- **Entries supplied**
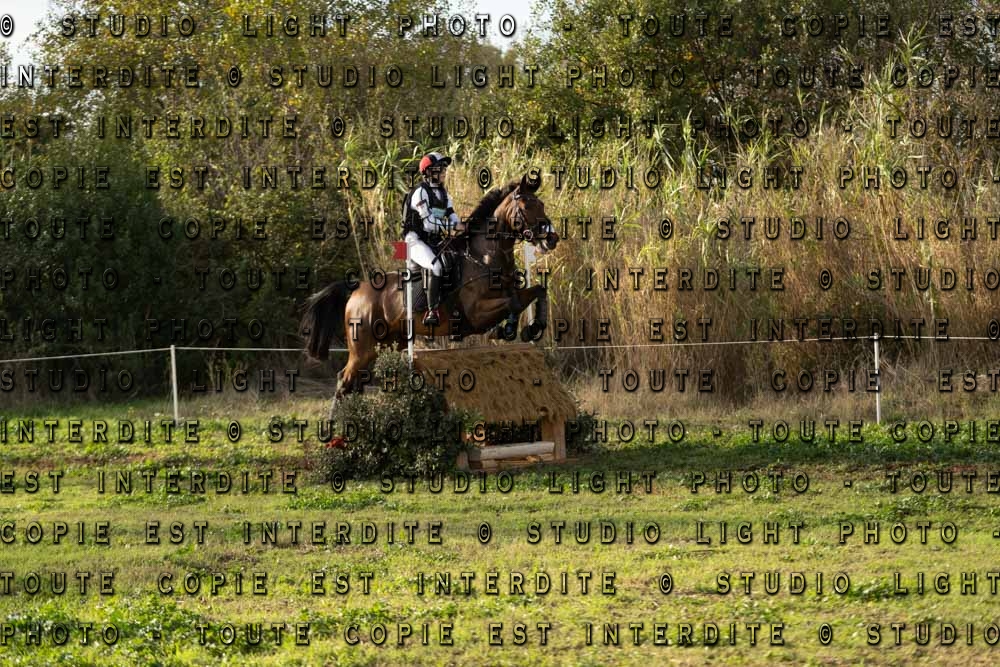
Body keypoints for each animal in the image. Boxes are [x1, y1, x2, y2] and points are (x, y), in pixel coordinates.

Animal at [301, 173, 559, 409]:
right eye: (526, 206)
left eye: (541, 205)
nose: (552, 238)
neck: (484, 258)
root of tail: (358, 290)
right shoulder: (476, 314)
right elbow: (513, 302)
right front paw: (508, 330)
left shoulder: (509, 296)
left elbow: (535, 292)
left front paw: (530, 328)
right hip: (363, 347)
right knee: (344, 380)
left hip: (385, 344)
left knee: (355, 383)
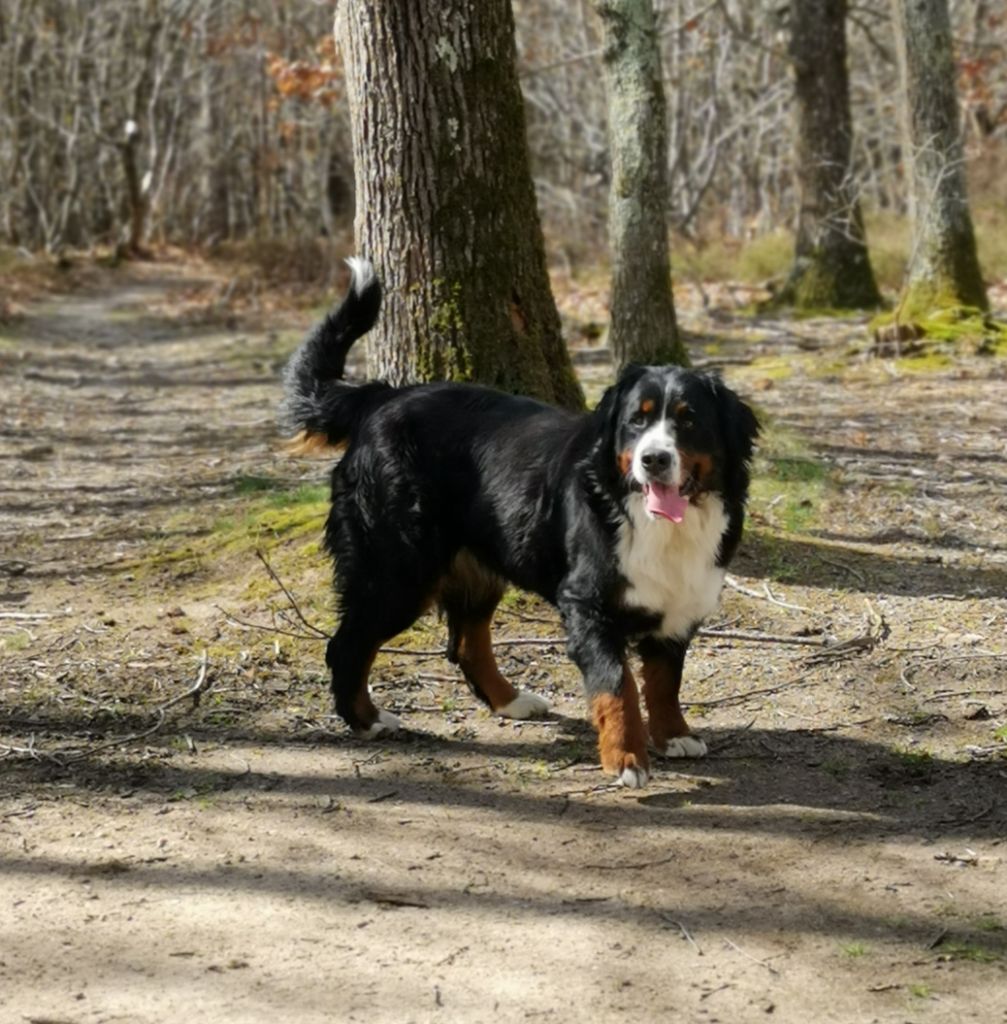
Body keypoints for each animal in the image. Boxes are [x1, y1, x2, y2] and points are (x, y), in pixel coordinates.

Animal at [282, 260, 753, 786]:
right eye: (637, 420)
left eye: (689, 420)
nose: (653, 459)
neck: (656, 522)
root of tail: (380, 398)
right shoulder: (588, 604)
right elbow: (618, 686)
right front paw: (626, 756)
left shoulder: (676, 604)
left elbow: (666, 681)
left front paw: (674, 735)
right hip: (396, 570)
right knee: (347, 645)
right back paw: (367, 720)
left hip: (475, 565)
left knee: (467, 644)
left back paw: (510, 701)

- **Task item**
Pictures in the records should not appear in your copy, but everything else must be transcribed exactly.

- **Your response**
Body keypoints for each animal in the image. Boxes are [x1, y1, x2, y2] and points are (x, y), in pixel coordinates.

Animal at [301, 173, 559, 409]:
right eye: (526, 206)
left eye: (541, 205)
nose: (552, 238)
neck: (484, 258)
root of tail: (358, 290)
right shoulder: (476, 314)
right elbow: (513, 302)
right front paw: (508, 330)
left shoulder: (509, 296)
left elbow: (535, 292)
left front paw: (530, 328)
right hip: (363, 347)
right knee: (344, 380)
left hip: (385, 344)
left knee: (355, 383)
Body keypoints for each animal in the image. Boxes are [x1, y1, x2, y2] and points are (x, y), in pixel coordinates.

Animal at [282, 260, 753, 786]:
right eye: (637, 420)
left eye: (689, 420)
nose: (653, 459)
neck: (656, 522)
root of tail: (380, 398)
right shoulder: (588, 604)
right elbow: (618, 686)
right front paw: (626, 756)
left shoulder: (676, 604)
left elbow: (666, 681)
left front paw: (674, 735)
right hip: (396, 570)
right knee: (347, 645)
right back paw: (367, 720)
left hip: (475, 565)
left knee: (467, 644)
left back paw: (510, 701)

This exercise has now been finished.